What is the value added by DRM compared to encrypted streams?

It's a valid point. But there are quite a few differences, albeit not entirely obvious at first glance:

• "Real" DRM systems don't just deliver a content decryption key as AES-128 HLS does. They deliver what is usually called licenses, which in turn also contain a set of usage rights, such as for example an expiry date (useful for rentals), or the ability to play through HDMI, or a constraint on the max resolution you're allowed to watch, and more.
• Real DRM systems typically allow offline storage of licenses, which is useful in those scenarios where playback can also happen offline, or those online cases where you have to maintain state (such as rentals, if for example you play the movie in separate watching sessions).
• Real DRM systems require individualization, meaning that the local license database is cryptographically bound to the device on which it was created.
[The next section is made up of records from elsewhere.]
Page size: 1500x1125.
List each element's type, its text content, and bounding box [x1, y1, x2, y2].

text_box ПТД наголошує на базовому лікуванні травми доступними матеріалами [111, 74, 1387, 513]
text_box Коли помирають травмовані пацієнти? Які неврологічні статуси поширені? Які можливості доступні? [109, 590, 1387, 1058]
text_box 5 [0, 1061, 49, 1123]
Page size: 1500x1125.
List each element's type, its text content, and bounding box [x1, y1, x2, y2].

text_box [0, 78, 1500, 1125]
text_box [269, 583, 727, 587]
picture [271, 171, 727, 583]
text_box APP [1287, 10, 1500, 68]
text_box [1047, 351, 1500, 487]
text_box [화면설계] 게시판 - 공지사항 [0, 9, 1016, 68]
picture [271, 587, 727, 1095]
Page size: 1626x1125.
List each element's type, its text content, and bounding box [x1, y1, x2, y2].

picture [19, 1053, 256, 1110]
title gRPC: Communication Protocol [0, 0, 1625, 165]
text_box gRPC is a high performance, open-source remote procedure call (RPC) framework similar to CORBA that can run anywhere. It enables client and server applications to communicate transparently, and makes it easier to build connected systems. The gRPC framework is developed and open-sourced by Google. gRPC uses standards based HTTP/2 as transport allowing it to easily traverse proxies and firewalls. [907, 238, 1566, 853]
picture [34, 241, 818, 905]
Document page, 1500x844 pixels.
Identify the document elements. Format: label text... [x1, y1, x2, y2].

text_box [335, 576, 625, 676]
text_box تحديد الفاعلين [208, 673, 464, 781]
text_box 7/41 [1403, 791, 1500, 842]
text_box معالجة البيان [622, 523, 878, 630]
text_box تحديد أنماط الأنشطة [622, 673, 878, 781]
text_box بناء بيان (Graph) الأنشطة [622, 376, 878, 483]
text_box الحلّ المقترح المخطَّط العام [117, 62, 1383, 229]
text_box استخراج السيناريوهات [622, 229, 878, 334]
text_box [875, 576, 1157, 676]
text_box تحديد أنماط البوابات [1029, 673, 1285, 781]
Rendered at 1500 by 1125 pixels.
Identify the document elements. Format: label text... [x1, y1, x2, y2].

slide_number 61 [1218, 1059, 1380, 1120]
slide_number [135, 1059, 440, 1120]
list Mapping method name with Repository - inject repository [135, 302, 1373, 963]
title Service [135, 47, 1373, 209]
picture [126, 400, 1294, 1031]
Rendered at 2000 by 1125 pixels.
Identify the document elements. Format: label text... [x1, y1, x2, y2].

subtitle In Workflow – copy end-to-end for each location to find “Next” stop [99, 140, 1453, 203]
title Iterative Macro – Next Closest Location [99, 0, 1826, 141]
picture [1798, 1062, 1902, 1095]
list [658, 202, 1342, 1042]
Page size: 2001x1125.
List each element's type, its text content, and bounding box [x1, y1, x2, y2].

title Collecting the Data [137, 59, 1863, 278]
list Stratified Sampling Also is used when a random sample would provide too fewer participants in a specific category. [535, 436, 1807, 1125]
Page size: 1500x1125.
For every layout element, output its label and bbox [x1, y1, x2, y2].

This is to prevent situations where user A obtains legally a valid usage license for content X, and then trivially posts the license database on BitTorrent for everyone to use. User A can do that, but the database is unusable for everyone else.
• Real DRM systems allow revocation, meaning that -- since each device has a cryptographically unique identity -- if a device (or, more likely, a class thereof) is detected to be rogue, then it can be earmarked as unable to obtain future licenses.
• Licenses are signed, meaning that one cannot tamper with one while in transit over HTTP, in order perhaps to extend his rental period or to allow HDMI playback where it was not originally allowed.

And there is more... Also, the above is what most commercial DRM systems have in common, but if you look at individual ones (PlayReady, Widevine, FairPlay, ...) you'll see they also have several individual characteristics that differentiate them from one another and from plain AES-128 HLS.

I can't really better @Guido Domenici answer, but the difference between AES-128 encryption and DRM is immense.

The most obvious example can be seen in the simplicity of ripping off an HLS AES-128 key. The User-agent (browser or app) has to fetch the key to decrypt the content. This is often given in the EXT-X-KEY HLS "header". A simple tcpdump or MiTM SSL proxy (with the certs trusted by the OS) can reveal the key in seconds. It's really no-more than an inconvenience.

In generic terms, with most modern DRMs, a secure plugin or low-level kernel module is responsible for raising a "Challenge Request", containing an identifier for the device, the content id and often a user token. The Challenge is passed, often via an event hook in the application, to the license server that will evaluate the request and on success, issue the decryption key in a signed and encrypted payload. The plugin or kernel module will receive the response and will decrypt the video/audio, passing the media back to the application.

Some DRM solutions also prevent screen recorders.

Another benefit of some DRMs, is that content is rarely completed encrypted and instead employs partial or sample encryption - enough to render the video and audio unplayable. This reduces the overhead required for decryption.